## WORK TO COMPLETE:
Please return the data below line for line, unchanged, with the pictures left out.

--------------------------------

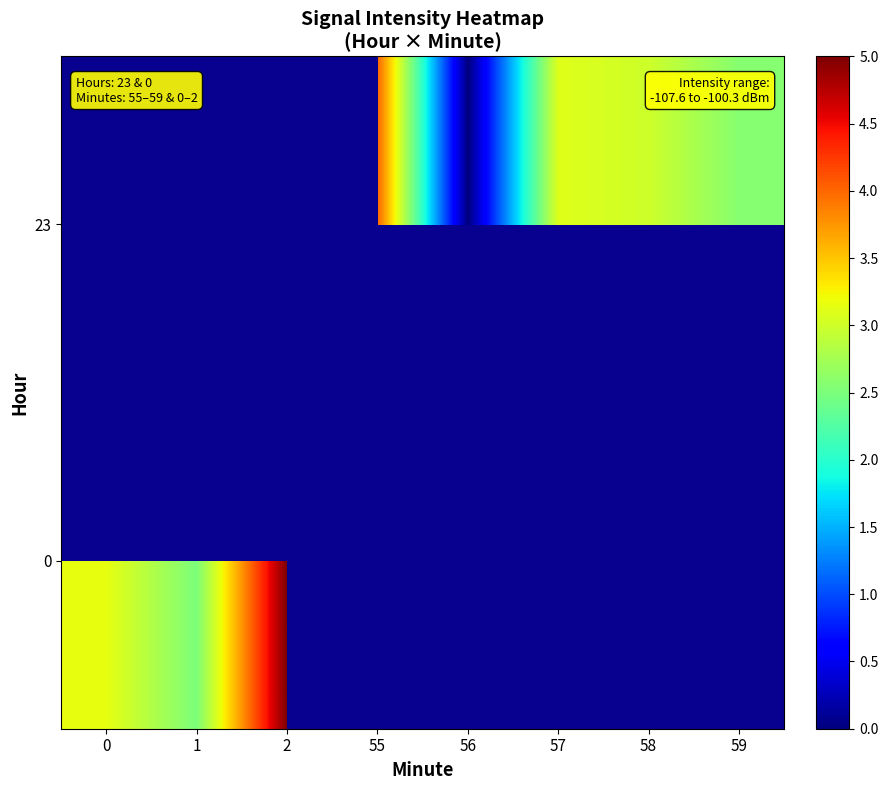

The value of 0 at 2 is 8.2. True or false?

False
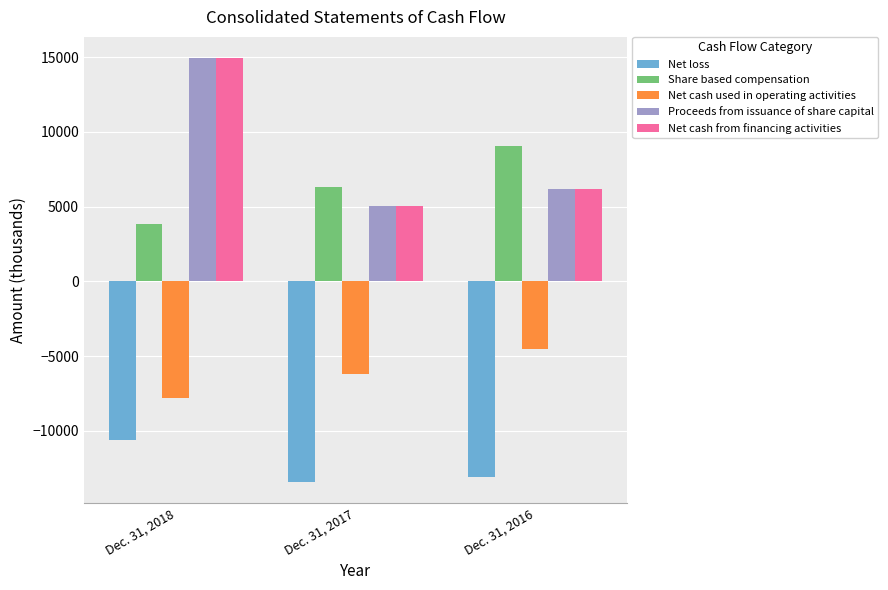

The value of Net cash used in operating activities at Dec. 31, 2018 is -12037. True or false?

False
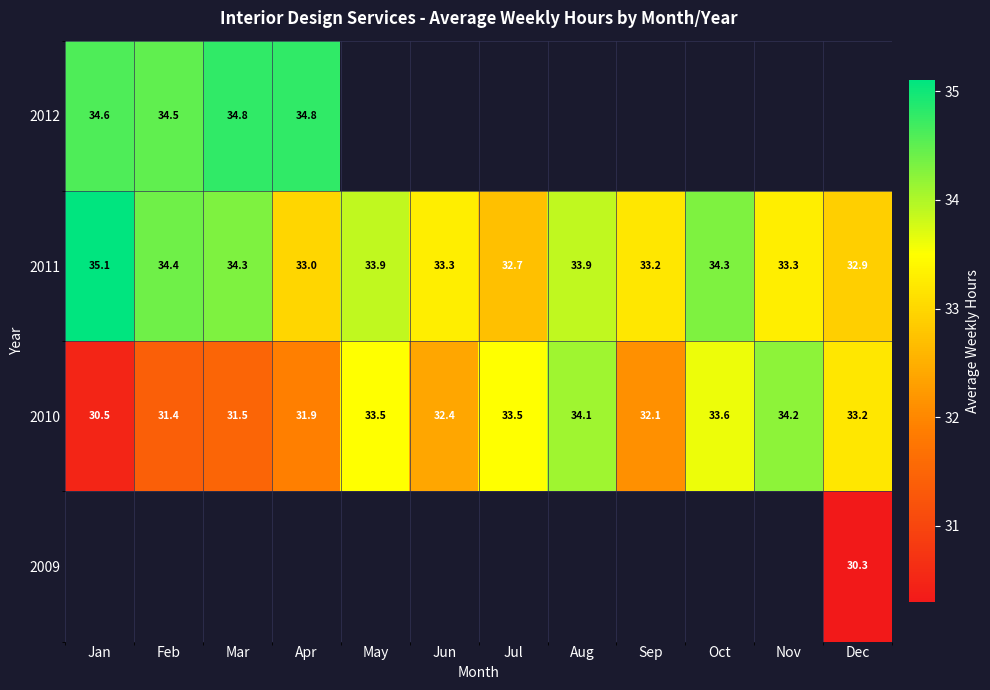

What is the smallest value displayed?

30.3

--------------------------------

## EXERCISE SOLUTION:
The value of 0 at 2 is 8.2. True or false?

False

The value of Net cash used in operating activities at Dec. 31, 2018 is -12037. True or false?

False

What is the smallest value displayed?

30.3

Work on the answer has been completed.